- VCD cover
- Directed by: K Mahesh Sukhadhare
- Produced by: H R Kodanda Ramu
- Starring: Diganth; Akshay; Pragna;
- Cinematography: Cinetech Soori
- Edited by: R Dorairaj
- Music by: Manikanth Kadri
- Release date: 4 December 2009;
- Country: India
- Language: Kannada

= Male Bille =

Male Bille is a 2009 Indian Kannada-language film directed by K Mahesh Sukhadhare starring Diganth, Akshay, and Pragna in lead roles.

==Music==

Track listing
| No. | Title | Singer(s) | Length |
|---|---|---|---|
| 1. | "Duddidre Duniya Maga" | Hemanth Kumar, Mysore Benny, Picchalli Srinivas, Chinthan Jenni | 5:17 |
| 2. | "Sidukabyada Sidukabyada" | Raghu Dixit, Vinaya Karthik | 5:08 |
| 3. | "Naanu Ninna Muddisuvaase" | Karthik | 5:45 |
| 4. | "Chandamaama Chandamaama" | Haricharan, Anuradha Bhat | 5:16 |
| 5. | "Malebille Malebille" | Chinmayi | 4:02 |
| Total length: |  |  | 25:28 |

== Reception ==
=== Critical response ===

R G Vijayasarathy of Rediff.com scored the film at 2 out of 5 stars and wrote "The real asset of the film is Manikanth Kadri's music. Two songs Chandamaama, Chandamaama and Nanage Ninna Muddisuvaase are well composed though the choreography is found lacking.
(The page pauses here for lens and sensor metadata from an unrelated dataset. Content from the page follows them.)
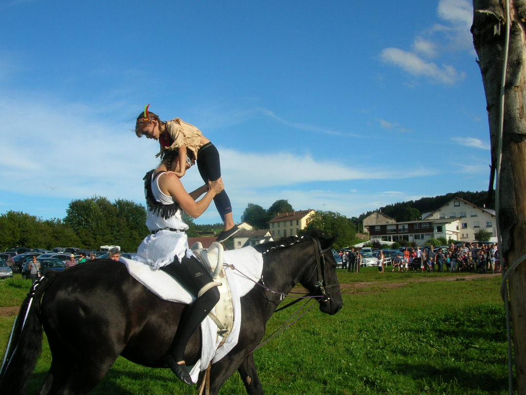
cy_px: 198
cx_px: 263
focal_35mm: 35
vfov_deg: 40.7
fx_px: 532
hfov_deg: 52.6
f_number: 5.6
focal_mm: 5.8
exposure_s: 1/314
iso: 50
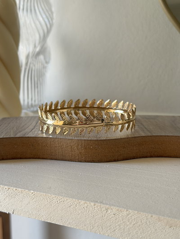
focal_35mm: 48
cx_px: 90
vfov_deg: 39.6
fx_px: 333
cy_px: 120
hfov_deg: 30.3
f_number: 1.78
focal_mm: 6.76
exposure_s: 1/64
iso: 100
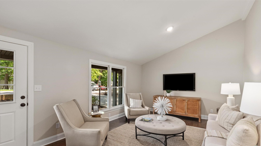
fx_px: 111
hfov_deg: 99.4
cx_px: 131
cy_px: 88
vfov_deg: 66.4
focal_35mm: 16
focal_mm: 15
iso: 400
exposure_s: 1/20
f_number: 11
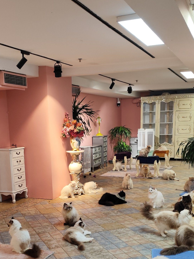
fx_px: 321
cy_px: 190
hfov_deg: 33.5
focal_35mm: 43
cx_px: 81
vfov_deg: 42.7
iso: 200
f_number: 1.65
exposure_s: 1/100
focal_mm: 6.14
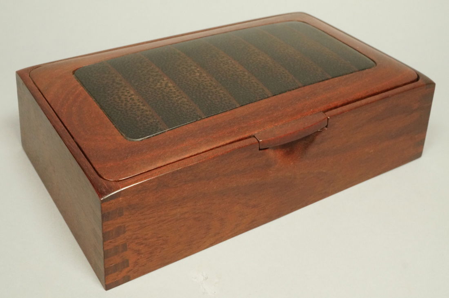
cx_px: 224
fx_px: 561
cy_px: 149
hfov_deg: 43.6
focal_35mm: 45
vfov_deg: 29.8
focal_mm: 30
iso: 3200
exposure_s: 1/40
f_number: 10
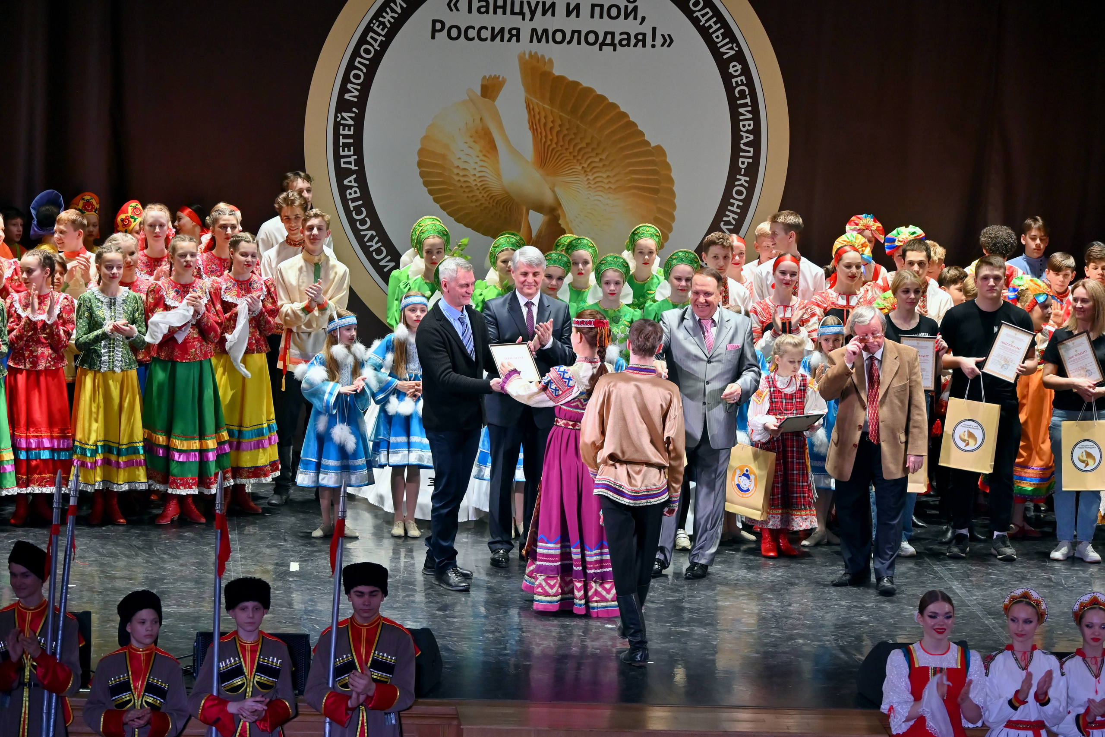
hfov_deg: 15.5
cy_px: 368
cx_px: 552
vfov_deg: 10.4
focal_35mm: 132
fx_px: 4052
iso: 800
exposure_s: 1/125
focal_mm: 88
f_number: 5.6
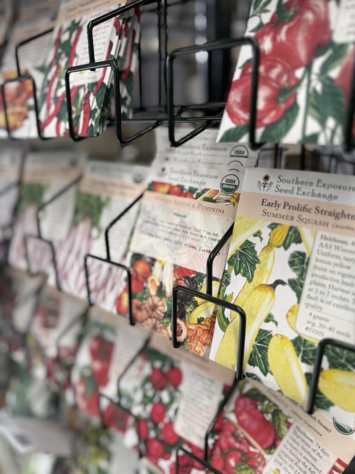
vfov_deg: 71.6
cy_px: 237
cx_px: 178
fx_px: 328
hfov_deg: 56.8
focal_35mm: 24
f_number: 1.78
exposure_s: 1/60
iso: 125
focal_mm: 6.76
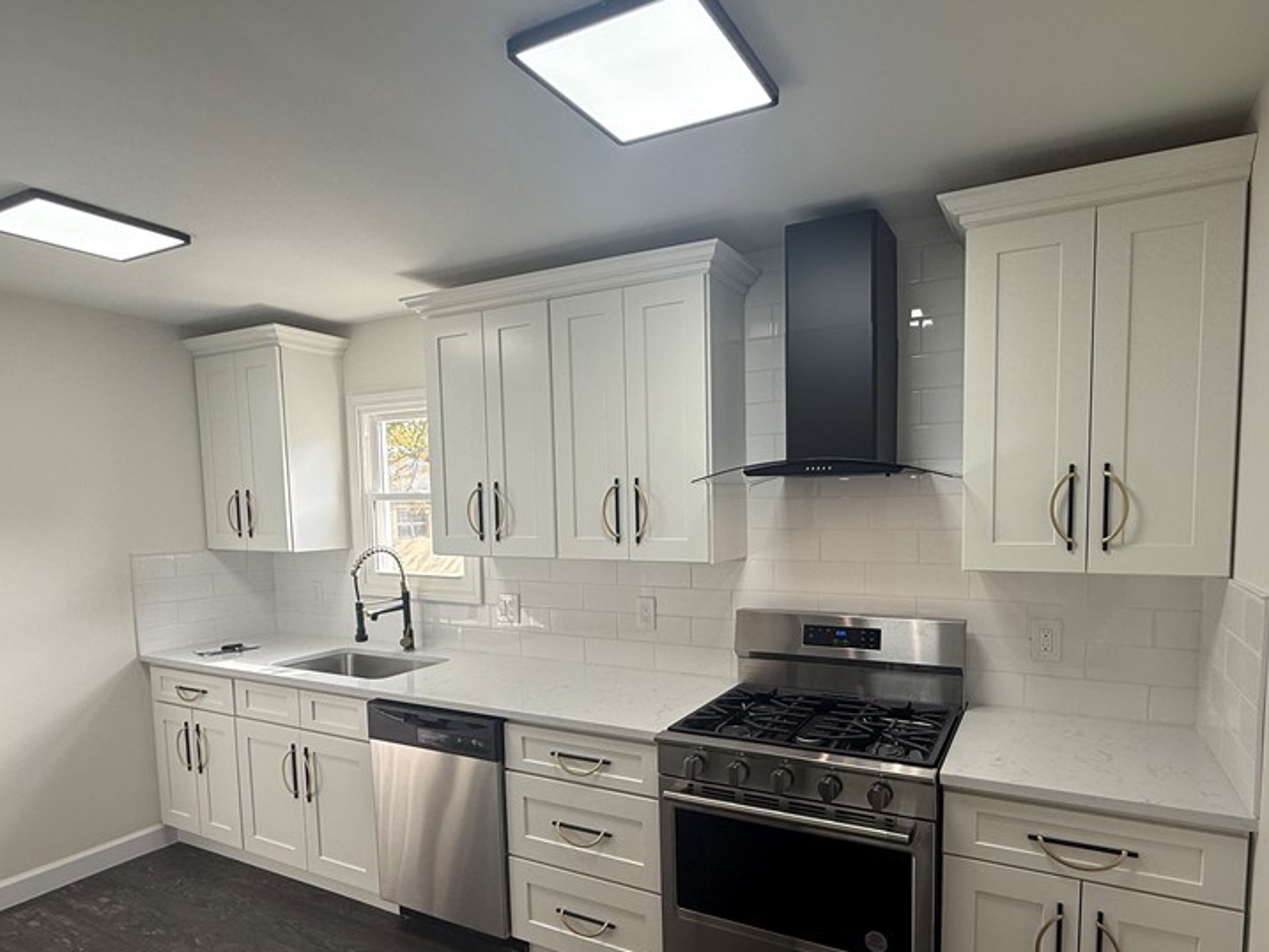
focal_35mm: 20
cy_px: 563
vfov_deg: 65.5
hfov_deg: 81.4
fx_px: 733
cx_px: 710
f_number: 2.2
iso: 64
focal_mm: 2.22
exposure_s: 1/120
The background music oscillates between good and ordinary. Suri's cinematographic work is above average". A critic from Deccan Herald wrote "Ramakrishna, Sangeetha and Doddanna are all well-placed. Hopefully, ‘Malebillhe’ will be the last such role for Digant.  Finally, rainbow is known as Kamanabillu or Malebillu in Kannada, not ‘Malebillhe’ or ‘Malebille’!" A critic from Bangalore Mirror wrote  "The background music is loud and hampers a decent sleep while watching the film. The camerawork is better than most other aspects of the film. Sukadhare’s break from filmmaking has not worked for him or the audience". A critic from Sify.com wrote  "There are two lovely songs scored by Manikanth Khadri. The doyen in Saxophone Khadri Gopalanath has lent a small tune in this film. The camerawork is the best part of the film".